(Data items)
○ ○ ○ ○
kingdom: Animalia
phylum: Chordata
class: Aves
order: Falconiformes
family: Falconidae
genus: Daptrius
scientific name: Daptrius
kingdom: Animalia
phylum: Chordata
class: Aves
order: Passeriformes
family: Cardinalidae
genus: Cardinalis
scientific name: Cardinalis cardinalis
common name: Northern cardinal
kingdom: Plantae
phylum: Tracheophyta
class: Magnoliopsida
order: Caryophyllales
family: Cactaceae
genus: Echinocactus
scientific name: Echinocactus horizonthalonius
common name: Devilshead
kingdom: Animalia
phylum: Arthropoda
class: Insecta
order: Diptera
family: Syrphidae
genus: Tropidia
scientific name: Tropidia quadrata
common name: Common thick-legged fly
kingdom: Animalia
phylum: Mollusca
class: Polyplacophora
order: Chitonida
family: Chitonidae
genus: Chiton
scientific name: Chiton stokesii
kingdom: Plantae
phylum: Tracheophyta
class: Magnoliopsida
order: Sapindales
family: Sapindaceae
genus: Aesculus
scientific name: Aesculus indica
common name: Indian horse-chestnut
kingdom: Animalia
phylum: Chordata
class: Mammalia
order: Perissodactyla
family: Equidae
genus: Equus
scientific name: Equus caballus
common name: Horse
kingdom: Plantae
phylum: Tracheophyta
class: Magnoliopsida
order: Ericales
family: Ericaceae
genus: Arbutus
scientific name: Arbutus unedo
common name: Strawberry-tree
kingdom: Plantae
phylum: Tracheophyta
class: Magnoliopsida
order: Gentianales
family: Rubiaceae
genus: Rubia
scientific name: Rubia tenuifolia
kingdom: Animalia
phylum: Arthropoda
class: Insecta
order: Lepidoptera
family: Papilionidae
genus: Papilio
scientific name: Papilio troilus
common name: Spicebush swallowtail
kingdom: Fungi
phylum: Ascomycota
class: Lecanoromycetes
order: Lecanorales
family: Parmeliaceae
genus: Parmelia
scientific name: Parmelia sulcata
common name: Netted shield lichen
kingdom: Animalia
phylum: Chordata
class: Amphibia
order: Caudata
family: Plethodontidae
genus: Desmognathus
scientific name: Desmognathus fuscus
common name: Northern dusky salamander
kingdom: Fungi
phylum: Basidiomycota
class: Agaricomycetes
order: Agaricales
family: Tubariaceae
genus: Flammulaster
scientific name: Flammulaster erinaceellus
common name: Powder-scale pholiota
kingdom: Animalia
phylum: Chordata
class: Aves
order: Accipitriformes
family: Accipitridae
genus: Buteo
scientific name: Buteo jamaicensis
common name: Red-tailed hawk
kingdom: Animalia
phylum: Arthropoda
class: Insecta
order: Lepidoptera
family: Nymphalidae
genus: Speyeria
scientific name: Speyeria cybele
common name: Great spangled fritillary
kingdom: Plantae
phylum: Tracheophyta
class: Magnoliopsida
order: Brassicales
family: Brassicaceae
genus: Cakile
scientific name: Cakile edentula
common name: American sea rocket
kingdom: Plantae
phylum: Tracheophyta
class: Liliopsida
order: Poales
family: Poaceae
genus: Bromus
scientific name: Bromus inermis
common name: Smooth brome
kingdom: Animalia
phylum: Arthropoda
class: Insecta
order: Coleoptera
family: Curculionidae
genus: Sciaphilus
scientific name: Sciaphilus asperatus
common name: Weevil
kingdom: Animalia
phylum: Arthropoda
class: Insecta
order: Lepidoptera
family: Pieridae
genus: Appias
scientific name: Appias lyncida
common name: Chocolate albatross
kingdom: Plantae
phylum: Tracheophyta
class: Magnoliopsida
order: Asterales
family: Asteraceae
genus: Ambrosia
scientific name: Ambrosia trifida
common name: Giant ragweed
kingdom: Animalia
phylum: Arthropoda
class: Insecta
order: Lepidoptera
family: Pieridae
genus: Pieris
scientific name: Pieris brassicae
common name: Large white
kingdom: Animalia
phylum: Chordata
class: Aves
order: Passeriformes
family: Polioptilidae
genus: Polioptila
○ ○ ○ ○
(WORK TO BE COMPLETED) Copy out all the lines of the material above word for word, in the same order.

(REPLY TO THE EXERCISE)
kingdom: Animalia
phylum: Chordata
class: Aves
order: Falconiformes
family: Falconidae
genus: Daptrius
scientific name: Daptrius
kingdom: Animalia
phylum: Chordata
class: Aves
order: Passeriformes
family: Cardinalidae
genus: Cardinalis
scientific name: Cardinalis cardinalis
common name: Northern cardinal
kingdom: Plantae
phylum: Tracheophyta
class: Magnoliopsida
order: Caryophyllales
family: Cactaceae
genus: Echinocactus
scientific name: Echinocactus horizonthalonius
common name: Devilshead
kingdom: Animalia
phylum: Arthropoda
class: Insecta
order: Diptera
family: Syrphidae
genus: Tropidia
scientific name: Tropidia quadrata
common name: Common thick-legged fly
kingdom: Animalia
phylum: Mollusca
class: Polyplacophora
order: Chitonida
family: Chitonidae
genus: Chiton
scientific name: Chiton stokesii
kingdom: Plantae
phylum: Tracheophyta
class: Magnoliopsida
order: Sapindales
family: Sapindaceae
genus: Aesculus
scientific name: Aesculus indica
common name: Indian horse-chestnut
kingdom: Animalia
phylum: Chordata
class: Mammalia
order: Perissodactyla
family: Equidae
genus: Equus
scientific name: Equus caballus
common name: Horse
kingdom: Plantae
phylum: Tracheophyta
class: Magnoliopsida
order: Ericales
family: Ericaceae
genus: Arbutus
scientific name: Arbutus unedo
common name: Strawberry-tree
kingdom: Plantae
phylum: Tracheophyta
class: Magnoliopsida
order: Gentianales
family: Rubiaceae
genus: Rubia
scientific name: Rubia tenuifolia
kingdom: Animalia
phylum: Arthropoda
class: Insecta
order: Lepidoptera
family: Papilionidae
genus: Papilio
scientific name: Papilio troilus
common name: Spicebush swallowtail
kingdom: Fungi
phylum: Ascomycota
class: Lecanoromycetes
order: Lecanorales
family: Parmeliaceae
genus: Parmelia
scientific name: Parmelia sulcata
common name: Netted shield lichen
kingdom: Animalia
phylum: Chordata
class: Amphibia
order: Caudata
family: Plethodontidae
genus: Desmognathus
scientific name: Desmognathus fuscus
common name: Northern dusky salamander
kingdom: Fungi
phylum: Basidiomycota
class: Agaricomycetes
order: Agaricales
family: Tubariaceae
genus: Flammulaster
scientific name: Flammulaster erinaceellus
common name: Powder-scale pholiota
kingdom: Animalia
phylum: Chordata
class: Aves
order: Accipitriformes
family: Accipitridae
genus: Buteo
scientific name: Buteo jamaicensis
common name: Red-tailed hawk
kingdom: Animalia
phylum: Arthropoda
class: Insecta
order: Lepidoptera
family: Nymphalidae
genus: Speyeria
scientific name: Speyeria cybele
common name: Great spangled fritillary
kingdom: Plantae
phylum: Tracheophyta
class: Magnoliopsida
order: Brassicales
family: Brassicaceae
genus: Cakile
scientific name: Cakile edentula
common name: American sea rocket
kingdom: Plantae
phylum: Tracheophyta
class: Liliopsida
order: Poales
family: Poaceae
genus: Bromus
scientific name: Bromus inermis
common name: Smooth brome
kingdom: Animalia
phylum: Arthropoda
class: Insecta
order: Coleoptera
family: Curculionidae
genus: Sciaphilus
scientific name: Sciaphilus asperatus
common name: Weevil
kingdom: Animalia
phylum: Arthropoda
class: Insecta
order: Lepidoptera
family: Pieridae
genus: Appias
scientific name: Appias lyncida
common name: Chocolate albatross
kingdom: Plantae
phylum: Tracheophyta
class: Magnoliopsida
order: Asterales
family: Asteraceae
genus: Ambrosia
scientific name: Ambrosia trifida
common name: Giant ragweed
kingdom: Animalia
phylum: Arthropoda
class: Insecta
order: Lepidoptera
family: Pieridae
genus: Pieris
scientific name: Pieris brassicae
common name: Large white
kingdom: Animalia
phylum: Chordata
class: Aves
order: Passeriformes
family: Polioptilidae
genus: Polioptila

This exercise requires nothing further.